100 Hz produced 2 fold increase in dynorphin A but not met-enkephalin.
15 Hz produced partial activation of both enkephalins and dynorphins.
Control: no increase in endogenous opioid release in non-responder rats that did not show any increase in TFL after EA stimulation.
Release of Beta-endorphin and endomorphin also stimulable by 2 Hz EA, only dynorphin responds to high-frequency EA stimulation.
Dynorphin synthesis is regulated by DREAM (down-stream regulatory element with antagonistic modulation), constitutive transcriptional suppressor of prodynorphine gene expression.
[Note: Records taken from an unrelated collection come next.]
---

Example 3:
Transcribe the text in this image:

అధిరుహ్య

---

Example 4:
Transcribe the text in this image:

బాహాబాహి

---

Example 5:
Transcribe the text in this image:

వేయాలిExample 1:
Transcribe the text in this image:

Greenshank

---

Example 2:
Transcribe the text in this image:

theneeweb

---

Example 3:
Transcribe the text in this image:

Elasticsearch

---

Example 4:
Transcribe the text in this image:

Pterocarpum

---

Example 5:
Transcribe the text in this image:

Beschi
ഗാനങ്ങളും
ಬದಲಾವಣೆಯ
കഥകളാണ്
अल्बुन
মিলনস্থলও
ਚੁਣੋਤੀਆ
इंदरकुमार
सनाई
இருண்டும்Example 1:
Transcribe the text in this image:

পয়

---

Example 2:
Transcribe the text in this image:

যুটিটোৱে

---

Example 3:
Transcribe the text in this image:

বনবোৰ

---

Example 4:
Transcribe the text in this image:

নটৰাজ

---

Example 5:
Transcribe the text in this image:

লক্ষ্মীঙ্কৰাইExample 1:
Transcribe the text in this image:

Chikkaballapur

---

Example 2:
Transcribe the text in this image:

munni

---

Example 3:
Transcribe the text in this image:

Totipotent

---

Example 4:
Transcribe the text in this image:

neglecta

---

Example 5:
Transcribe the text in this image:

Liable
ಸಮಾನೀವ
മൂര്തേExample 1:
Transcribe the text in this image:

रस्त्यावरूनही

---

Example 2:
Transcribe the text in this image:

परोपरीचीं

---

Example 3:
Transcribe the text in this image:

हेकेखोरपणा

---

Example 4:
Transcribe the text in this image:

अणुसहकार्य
DREAM-KO experiment in animal models show dynorphins to be analgesic.
H.Y.M.Cheng,G.M.Pitcher,S.R.Laviolette,I.Q.Whishaw,K.I.Tong, L.K. Kocheritz, T. Wada, N.A. Joza, M. Crackower, J. Goncalves, I. Sarosi, J.R. Woodgette, A.J. Oliveira-dos-Santos, M. Ikura, D. van der Kooy, M.W. Salter, J.M. Penninger, DREAM is a critical transcrip- tional repressor for pain modulation, Cell 108 (2002) 31–43.
The brain cannot differentiate 2 Hz and 100 Hz in simultaneous stimulation (only releases dynorphin). For maximum therapeutic effect (maximal release of analgesic neuropeptide cocktail), switching between 2 Hz and 100 Hz works best (animal models).
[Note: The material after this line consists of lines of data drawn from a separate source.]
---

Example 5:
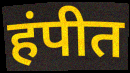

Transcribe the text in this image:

हंपीतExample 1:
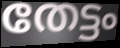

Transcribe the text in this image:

തേട്ടം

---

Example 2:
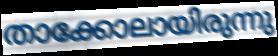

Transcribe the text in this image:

താക്കോലായിരുന്നു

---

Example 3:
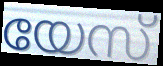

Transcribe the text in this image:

യേസ്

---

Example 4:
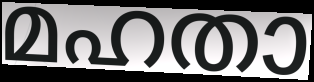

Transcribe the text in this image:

മഹതാ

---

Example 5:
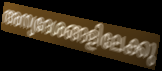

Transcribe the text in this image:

അന്യദേശങ്ങളിലേക്കു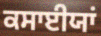
ਕਸਾਈਯਾਂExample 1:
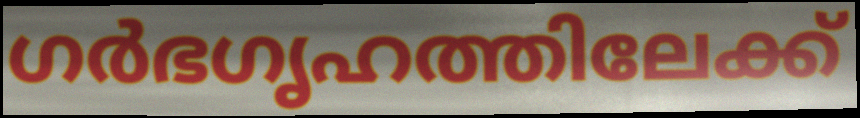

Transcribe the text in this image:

ഗർഭഗൃഹത്തിലേക്ക്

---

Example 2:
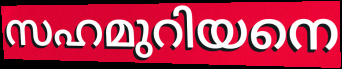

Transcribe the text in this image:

സഹമുറിയനെ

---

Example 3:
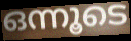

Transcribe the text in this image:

ഒന്നൂടെ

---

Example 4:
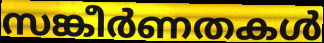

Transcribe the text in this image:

സങ്കീർണതകൾ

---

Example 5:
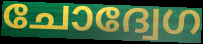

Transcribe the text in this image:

ചോദ്വേഗ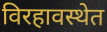
विरहावस्थेत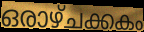
ഒരാഴ്ചക്കകംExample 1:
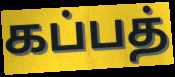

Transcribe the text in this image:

கப்பத்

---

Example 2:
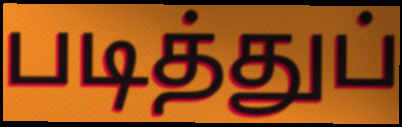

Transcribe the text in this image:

படித்துப்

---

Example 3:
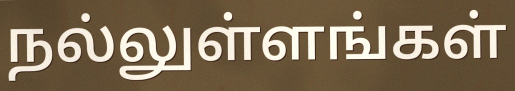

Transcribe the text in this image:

நல்லுள்ளங்கள்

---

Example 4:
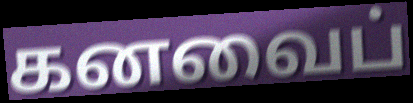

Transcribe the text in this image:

கனவைப்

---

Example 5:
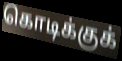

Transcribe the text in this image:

கொடிக்குக்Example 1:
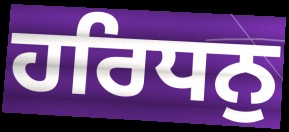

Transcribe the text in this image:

ਹਰਿਧਨੁ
Y. Wang, Y. Zhang, W. Wang, Y. Cao, J.S. Han, New evidence for synergistic analgesia produced by endomorphin and dynorphin, Chin. J. Pain Med. 8 (2002) 118–119.
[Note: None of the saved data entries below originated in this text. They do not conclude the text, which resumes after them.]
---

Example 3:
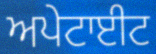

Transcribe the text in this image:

ਅਪੇਟਾਈਟ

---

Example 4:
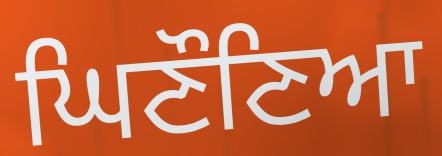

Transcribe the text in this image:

ਘਿਣੌਣਿਆ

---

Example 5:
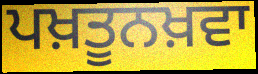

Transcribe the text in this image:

ਪਖ਼ਤੂਨਖ਼ਵਾ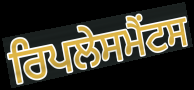
ਰਿਪਲੇਸਮੈਂਟਸ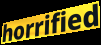
horrified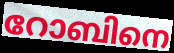
റോബിനെ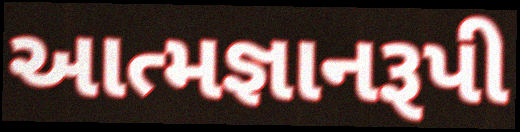
આત્મજ્ઞાનરૂપી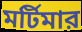
মর্টিমারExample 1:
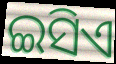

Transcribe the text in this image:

ଇସିଏ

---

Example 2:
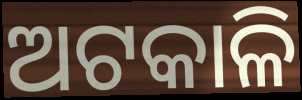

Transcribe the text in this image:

ଅଟକାଳି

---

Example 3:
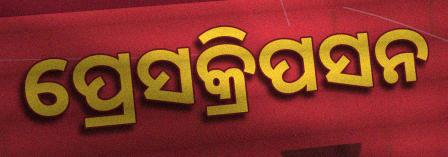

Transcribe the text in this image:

ପ୍ରେସକ୍ରିପସନ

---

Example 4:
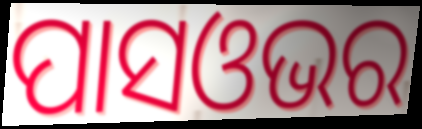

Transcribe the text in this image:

ପାସଓଭର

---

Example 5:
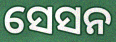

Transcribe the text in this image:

ସେସନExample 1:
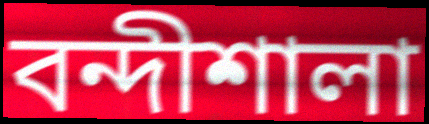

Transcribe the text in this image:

বন্দীশালা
In humans: the alternative node stimulation reduced post-operative morphine requirement by 53%, whereas constant low (2 Hz) or high (100 Hz) stimulation produced a 32% or 35% decrease, respectively.
M.A. Hamza, P.F. White, H.E. Ahmed, E.A. Ghoname, Effect of the frequency of transcutaneous electrical nerve stimulation on the postoperative opioid analgesic requirement and recovery profile, Anesthesiology 91 (1999) 1232–1238.
Similar results obtained in clinical studies on low back pain and diabetic neuropathic pain.
E.A. Ghoname, W.F. Craig, P.F. White, H.E. Ahmed, M.A. Hamza, B.N. Henderson, N.M. Gajraj, P.J. Huber, R.J. Gatchel, Percutaneous electrical nerve stimulation for low back pain: a randomized crossover study, J. Am. Med. Assoc. 281 (1999) 818–823.
M.A. Hamza, P.F. White, W.F. Craig, E.S. Ghoname, H.E. Ahmed, T.J. Proctor, C.E. Noe, A.S. Vakharia, N. Gajraj, Percutaneous electrical nerve stimulation: a novel analgesic therapy for diabetic neuropathic pain, Diabet. Care 23 (2000) 365 – 370.